## What is expected
Take the entries below and print only the lines from the one with "hfov_deg: 67.3" through the one with "hfov_deg: 51.3", exactly as they stand, both ends included.

[Excerpts from a dataset]
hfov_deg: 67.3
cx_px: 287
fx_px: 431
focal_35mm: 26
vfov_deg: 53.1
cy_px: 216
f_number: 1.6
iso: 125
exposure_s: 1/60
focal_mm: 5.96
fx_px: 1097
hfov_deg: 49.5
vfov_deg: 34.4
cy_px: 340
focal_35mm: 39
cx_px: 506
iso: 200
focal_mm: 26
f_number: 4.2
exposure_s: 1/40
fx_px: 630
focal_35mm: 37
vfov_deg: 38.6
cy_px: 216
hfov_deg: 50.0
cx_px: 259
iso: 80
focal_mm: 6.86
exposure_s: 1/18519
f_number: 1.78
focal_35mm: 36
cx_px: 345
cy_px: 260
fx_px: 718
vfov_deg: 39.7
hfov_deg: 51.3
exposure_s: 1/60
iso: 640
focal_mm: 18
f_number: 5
---
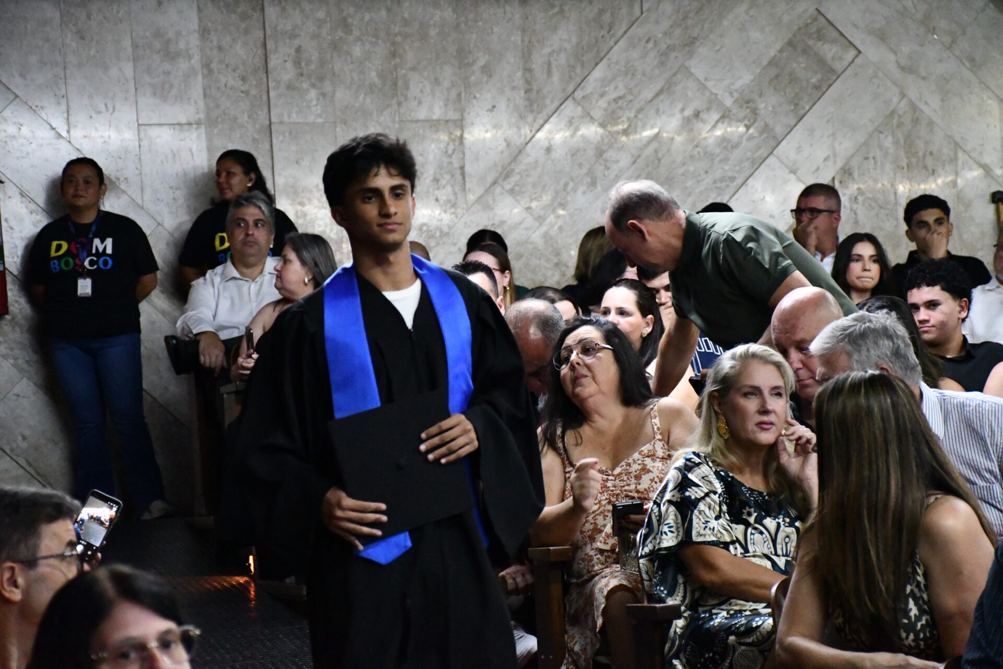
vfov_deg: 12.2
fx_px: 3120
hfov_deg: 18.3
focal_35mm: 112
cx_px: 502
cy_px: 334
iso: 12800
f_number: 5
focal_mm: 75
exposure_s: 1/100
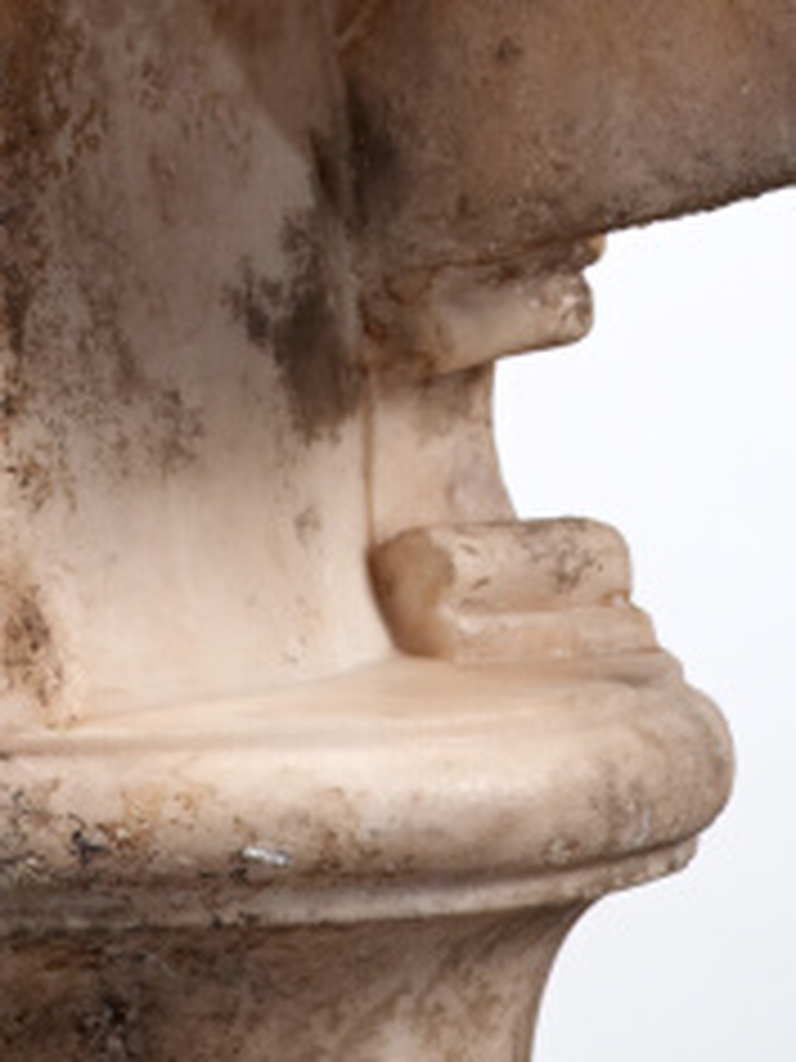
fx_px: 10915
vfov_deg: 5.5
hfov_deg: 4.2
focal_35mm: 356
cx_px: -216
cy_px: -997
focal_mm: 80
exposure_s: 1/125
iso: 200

## Output of the task
hfov_deg: 67.3
cx_px: 287
fx_px: 431
focal_35mm: 26
vfov_deg: 53.1
cy_px: 216
f_number: 1.6
iso: 125
exposure_s: 1/60
focal_mm: 5.96
fx_px: 1097
hfov_deg: 49.5
vfov_deg: 34.4
cy_px: 340
focal_35mm: 39
cx_px: 506
iso: 200
focal_mm: 26
f_number: 4.2
exposure_s: 1/40
fx_px: 630
focal_35mm: 37
vfov_deg: 38.6
cy_px: 216
hfov_deg: 50.0
cx_px: 259
iso: 80
focal_mm: 6.86
exposure_s: 1/18519
f_number: 1.78
focal_35mm: 36
cx_px: 345
cy_px: 260
fx_px: 718
vfov_deg: 39.7
hfov_deg: 51.3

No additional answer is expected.